1. The True Cost of Sleep Deprivation

      Sleep deprivation is thought to cost the UK economy over £40bn a year in lost productivity in the workplace (source: smallbusiness.co.uk). Friday 15th March is World Sleep Day and a good time to be reminded why a good night’s rest is so important.

      Everyone needs a different amount, but they key is to ensure sleep patterns are regular, uninterrupted and leave you feeling refreshed and raring to go on waking.

      Whilst asleep we commit new information and experiences to memory, and this is also the time when our body kicks our immune system into healing and repair mode. Our brain temporarily cools and our stress hormone production is reduced, giving our adrenal glands a much-needed rest.

      Waking rested and recharged can temper mood and emotions; helping us cope more effectively with anything stressful thrown at us during the day. It can also improve with concentration, learning new skills, and with creativity and decision making.

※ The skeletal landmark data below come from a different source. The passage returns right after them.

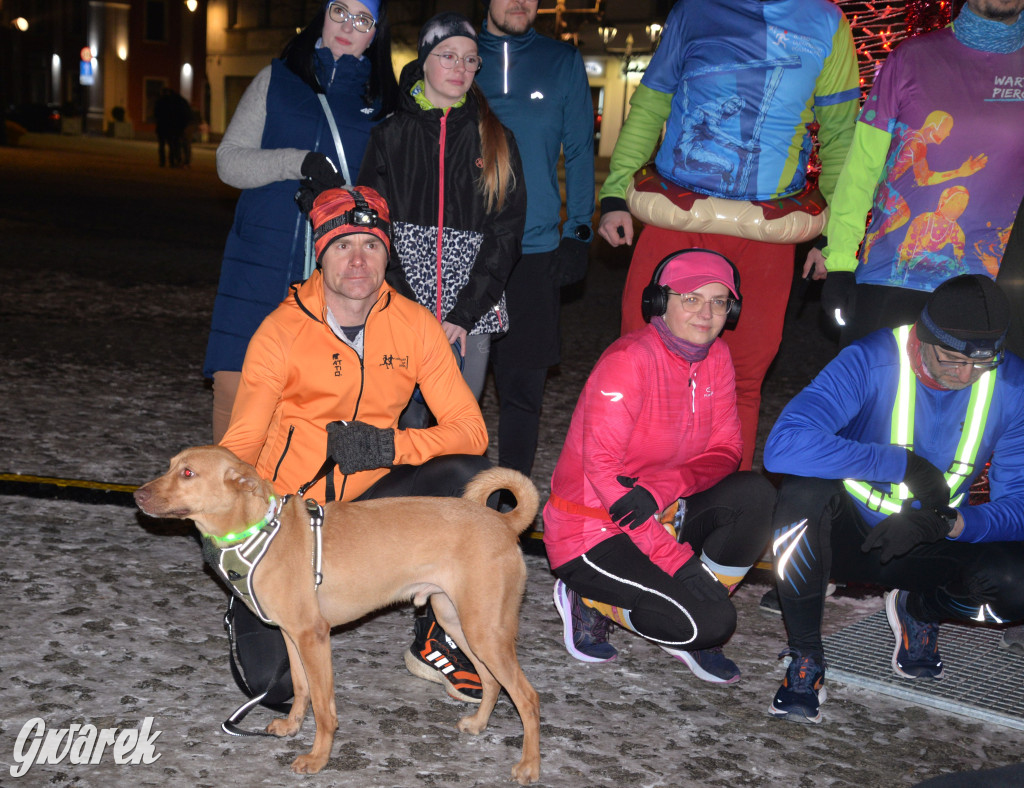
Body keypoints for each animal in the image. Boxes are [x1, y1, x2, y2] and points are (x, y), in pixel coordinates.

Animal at [136, 442, 544, 777]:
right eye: (170, 466)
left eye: (188, 473)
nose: (138, 495)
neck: (260, 534)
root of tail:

      The true cost of sleep deprivation can, however, be far-reaching; and not just at work. We all know the effects of jetlag after a long-haul flight, or ongoing fatigue whilst working long hours or shift patterns, with the resulting struggle to function well after a disturbed night. More often than not, this can leave us run down and can lead to at the very least, low level illness such as coughs, colds and infections.

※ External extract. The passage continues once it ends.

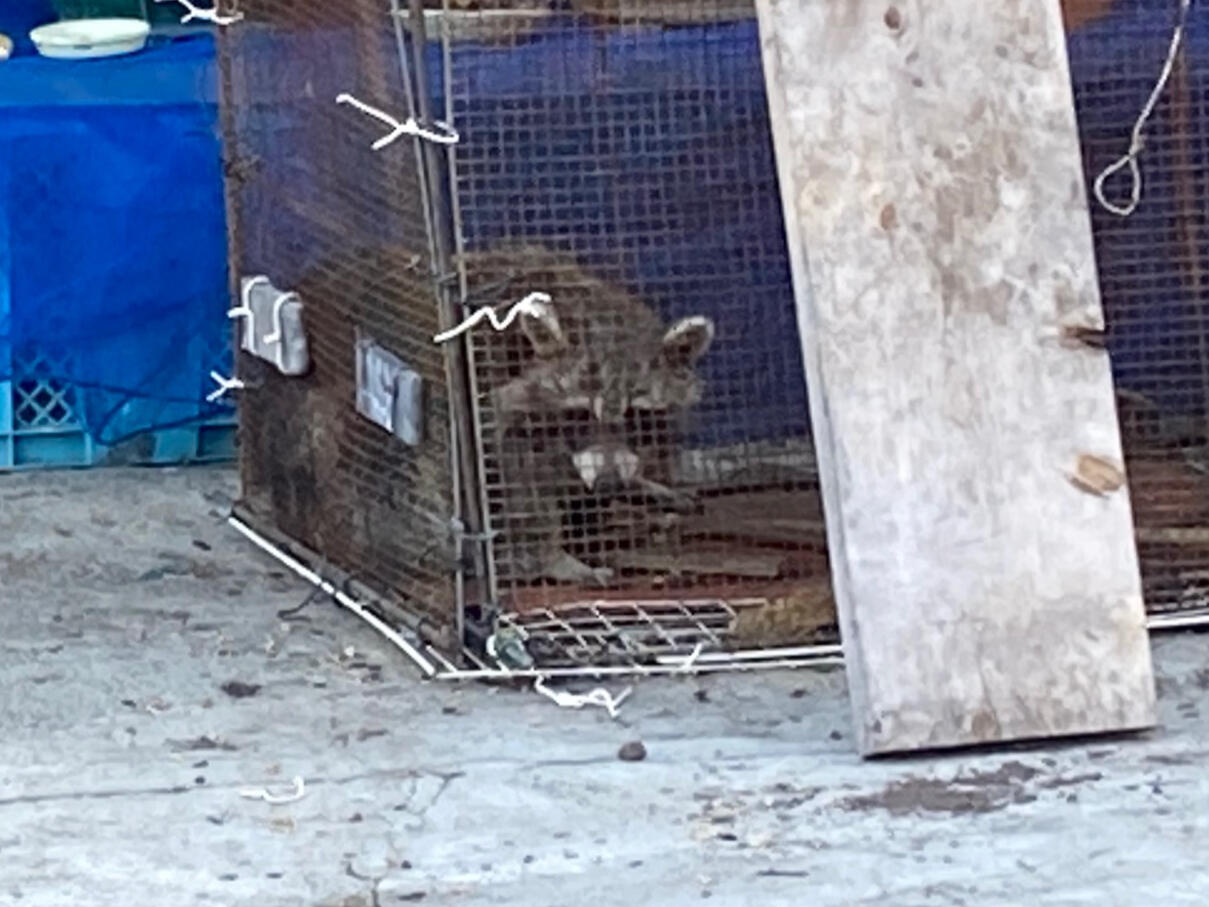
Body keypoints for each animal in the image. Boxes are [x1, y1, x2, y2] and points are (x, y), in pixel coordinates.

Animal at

      All hormones will take a hit to some extent when the sleep debt racks up (think adrenal stress, thyroid dysfunction and reproductive problems), but our digestive hormones in particular can suffer. A lack of sleep can severely disrupt appetite regulation and lead to overeating and associated medical conditions such as Type 2 Diabetes and obesity. More worryingly, it is thought to leave us more susceptible to a number of chronic conditions associated with a compromised immune system including chronic inflammation, Alzheimer’s Disease and even cancer.

      So what can you do to improve your sleep patterns?

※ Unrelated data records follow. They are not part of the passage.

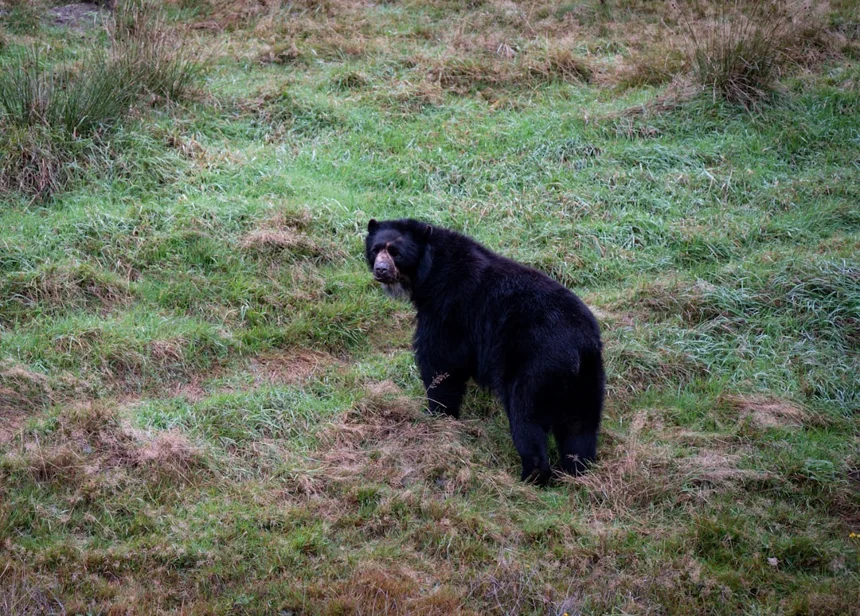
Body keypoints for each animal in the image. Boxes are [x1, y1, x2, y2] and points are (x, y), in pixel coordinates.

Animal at [365, 218, 605, 485]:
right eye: (375, 250)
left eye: (396, 253)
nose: (381, 270)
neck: (430, 271)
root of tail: (577, 349)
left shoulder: (449, 308)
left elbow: (441, 361)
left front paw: (436, 412)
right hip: (587, 380)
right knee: (580, 428)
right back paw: (577, 472)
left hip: (535, 368)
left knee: (526, 420)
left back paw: (531, 476)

      • Switch off any stimulating media or electronic devices well before bed time. This gives the brain a chance to relax away from artificial stimulation. Use an old-style alarm clock to wake you, and not your phone!
      • Look carefully at diet and nutrition. Some foods help produce hormones such as melatonin which encourage a state of sleep; whilst others (such as sugar, caffeine, alcohol) have the reverse effect. Eating and drinking the right things at the right time of day can make a significant difference.
      • Check your bedroom is the correct temperature; not too hot and not too cold, and make sure it is fully dark at bedtime. Natural light tricks the brain into thinking we should be awake by releasing cortisol (our waking hormone), and suppressing melatonin (our sleep hormone).
      • A warm bath with Epsom salts before bed can be really beneficial. The magnesium sulphate in these is absorbed through the skin and aids relaxation. You don’t need to necessarily buy expensive bath salts; basic Epsom salt crystals will do the trick and you can add some lavender drops for even more relaxation.
      • Chamomile tea or a milk based drink is also great at bedtime.